Casi medio siglo después, las relaciones entre el estado y la sociedad mexicana se han modificado de manera importante aunque no se puede pasar por alto que el PRI sigue gozando del apoyo de importantes sectores de la sociedad.  Hoy existe una sociedad más consciente de su responsabilidad para salvaguardar sus libertades civiles frente a un estado que se ha militarizado, reforzando su carácter autoritario a pesar de transiciones democráticas, creación de órganos autónomos y reformas constitucionales orientadas a colocar en el centro del marco constitucional a los derechos humanos.  La herencia del 68 se materializó en la rebelión de las comunidades indígenas en Chiapas; el primero de enero 1994 dijeron ¡Ya Basta! arrastrando consigo a sectores de la población tradicionalmente marginados de la lucha política pero sobre todo a la juventud mexicana, que vio en el levantamiento zapatista un ejemplo de dignidad y resistencia, un camino legítimo para actuar. El EZLN puso al descubierto para muchos la simulación reformista y democratizadora del estado, abriendo un nuevo ciclo de luchas sociales que persiste hasta nuestros días.

A partir de 1994, las nuevas tecnologías de la información debilitaron fuertemente poder del estado para ocultar y manipular la información. Esto no quiere decir que el cerco informativo haya desaparecido y aunque hoy esté debilitado sigue operando, al grado de que hoy los medios de comunicación sostienen alianzas con el estado con mucho mayor margen de negociación que hace casi medio siglo. Sin embargo, las redes sociales han abierto un espacio, limitado si se quiere pero muy efectivo para hacer visible el autoritarismo estatal. La indignación de la sociedad mexicana le deber mucho a la difusión de la barbarie en las redes sociales aunque habría que agregar el aumento de la pobreza, la inseguridad y la soberbia de los actores políticos institucionales, en particular los partidos políticos y los gobiernos federal y estatales.

Los ejemplos de autogestión y autonomía se han multiplicado desde 1994. Frente a la situación de inseguridad en la que vivimos han surgido o se han fortalecido policías comunitarias, autodefensas y municipios autónomos. Los casos de Michoacán y Guerrero han demostrado la eficacia de éstas formas de organización para enfrentar a los cárteles del narcotráfico y, al mismo tiempo, el temor del estado por perder su maltrecho monopolio de la fuerza legítima. Es aquí donde radica un elemento central que separa la sociedad del 68 y la de ahora.

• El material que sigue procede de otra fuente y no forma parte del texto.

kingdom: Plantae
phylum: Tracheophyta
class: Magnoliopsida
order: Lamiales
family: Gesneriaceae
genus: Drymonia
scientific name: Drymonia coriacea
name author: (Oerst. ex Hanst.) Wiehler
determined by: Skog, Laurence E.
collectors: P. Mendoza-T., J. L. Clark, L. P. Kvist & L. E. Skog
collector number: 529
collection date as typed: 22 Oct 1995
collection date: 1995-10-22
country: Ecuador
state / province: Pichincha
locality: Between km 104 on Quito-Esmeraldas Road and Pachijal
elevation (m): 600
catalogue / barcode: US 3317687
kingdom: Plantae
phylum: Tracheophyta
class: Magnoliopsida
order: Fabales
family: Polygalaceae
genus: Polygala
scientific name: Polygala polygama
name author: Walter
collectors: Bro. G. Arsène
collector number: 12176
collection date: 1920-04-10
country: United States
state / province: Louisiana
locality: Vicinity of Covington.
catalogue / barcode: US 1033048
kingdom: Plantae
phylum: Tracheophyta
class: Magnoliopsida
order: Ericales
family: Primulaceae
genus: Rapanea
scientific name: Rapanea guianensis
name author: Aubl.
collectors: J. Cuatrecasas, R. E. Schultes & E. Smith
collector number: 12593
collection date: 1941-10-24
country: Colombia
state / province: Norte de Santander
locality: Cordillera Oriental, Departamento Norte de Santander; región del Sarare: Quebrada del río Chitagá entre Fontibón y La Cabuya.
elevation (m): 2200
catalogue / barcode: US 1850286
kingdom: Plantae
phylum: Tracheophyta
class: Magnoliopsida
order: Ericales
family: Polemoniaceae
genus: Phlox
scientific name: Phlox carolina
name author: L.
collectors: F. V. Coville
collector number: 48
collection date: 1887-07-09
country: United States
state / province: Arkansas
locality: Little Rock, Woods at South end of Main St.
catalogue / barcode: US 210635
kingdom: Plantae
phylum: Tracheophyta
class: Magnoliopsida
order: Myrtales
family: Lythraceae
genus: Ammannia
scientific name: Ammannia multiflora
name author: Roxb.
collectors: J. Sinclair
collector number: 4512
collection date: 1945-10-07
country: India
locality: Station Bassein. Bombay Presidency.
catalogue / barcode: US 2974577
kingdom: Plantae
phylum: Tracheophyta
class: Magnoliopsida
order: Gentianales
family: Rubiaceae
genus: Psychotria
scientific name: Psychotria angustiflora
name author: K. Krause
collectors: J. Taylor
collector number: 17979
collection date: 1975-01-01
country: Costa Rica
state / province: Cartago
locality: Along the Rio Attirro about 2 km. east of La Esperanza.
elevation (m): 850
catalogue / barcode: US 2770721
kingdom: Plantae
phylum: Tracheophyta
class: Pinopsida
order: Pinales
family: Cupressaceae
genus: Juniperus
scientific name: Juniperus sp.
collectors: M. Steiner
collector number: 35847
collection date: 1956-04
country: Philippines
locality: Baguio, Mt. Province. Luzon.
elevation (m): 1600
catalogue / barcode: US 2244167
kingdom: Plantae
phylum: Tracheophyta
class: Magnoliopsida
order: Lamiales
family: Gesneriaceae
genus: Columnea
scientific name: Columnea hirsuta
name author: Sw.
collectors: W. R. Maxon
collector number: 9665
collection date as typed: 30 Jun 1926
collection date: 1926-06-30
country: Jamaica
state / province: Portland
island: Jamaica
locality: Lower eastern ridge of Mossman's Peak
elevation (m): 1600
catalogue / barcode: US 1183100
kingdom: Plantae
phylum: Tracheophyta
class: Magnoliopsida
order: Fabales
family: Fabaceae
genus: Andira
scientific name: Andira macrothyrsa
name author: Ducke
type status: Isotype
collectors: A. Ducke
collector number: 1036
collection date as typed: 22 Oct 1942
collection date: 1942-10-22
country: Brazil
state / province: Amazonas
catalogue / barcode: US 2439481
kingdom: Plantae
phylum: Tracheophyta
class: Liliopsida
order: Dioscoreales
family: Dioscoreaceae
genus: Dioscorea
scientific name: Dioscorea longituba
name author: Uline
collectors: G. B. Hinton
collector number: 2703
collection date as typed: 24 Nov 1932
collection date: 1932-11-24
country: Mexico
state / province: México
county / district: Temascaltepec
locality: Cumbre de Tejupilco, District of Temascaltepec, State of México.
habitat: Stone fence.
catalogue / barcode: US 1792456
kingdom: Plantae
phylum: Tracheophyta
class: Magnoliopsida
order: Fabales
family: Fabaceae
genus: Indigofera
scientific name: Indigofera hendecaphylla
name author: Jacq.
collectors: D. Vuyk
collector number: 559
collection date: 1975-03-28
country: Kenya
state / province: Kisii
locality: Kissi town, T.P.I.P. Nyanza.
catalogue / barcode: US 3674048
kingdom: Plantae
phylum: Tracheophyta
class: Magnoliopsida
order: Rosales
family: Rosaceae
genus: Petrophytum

En este sentido. la presente coyuntura está estrechamente relacionada con la matanza de Tlatelolco y dicha relación no está dada sólo por la existencia de delitos de lesa humanidad, como lo son el genocidio y la desaparición forzada, sino sobre todo porque los integrantes del estado y los gobiernos siguen demostrando su desprecio por la población que dicen representar, hoy más que nunca. Más allá de reformas cosméticas y estilos de gobernar, el estado mantiene su misión última: mantener el sistema de dominación, cueste lo que cueste. Y esto representa sin duda un elemento que nos permite comparar dos hechos que, a pesar de su distancia en el tiempo, visibilizan la naturaleza del estado liberal. Del estado no se pueden esperar acciones para que la barbarie desaparezca; sólo la sociedad puede lograrlo, manteniendo la ruta trazada por los zapatistas y dándole vida en todos los espacios posibles.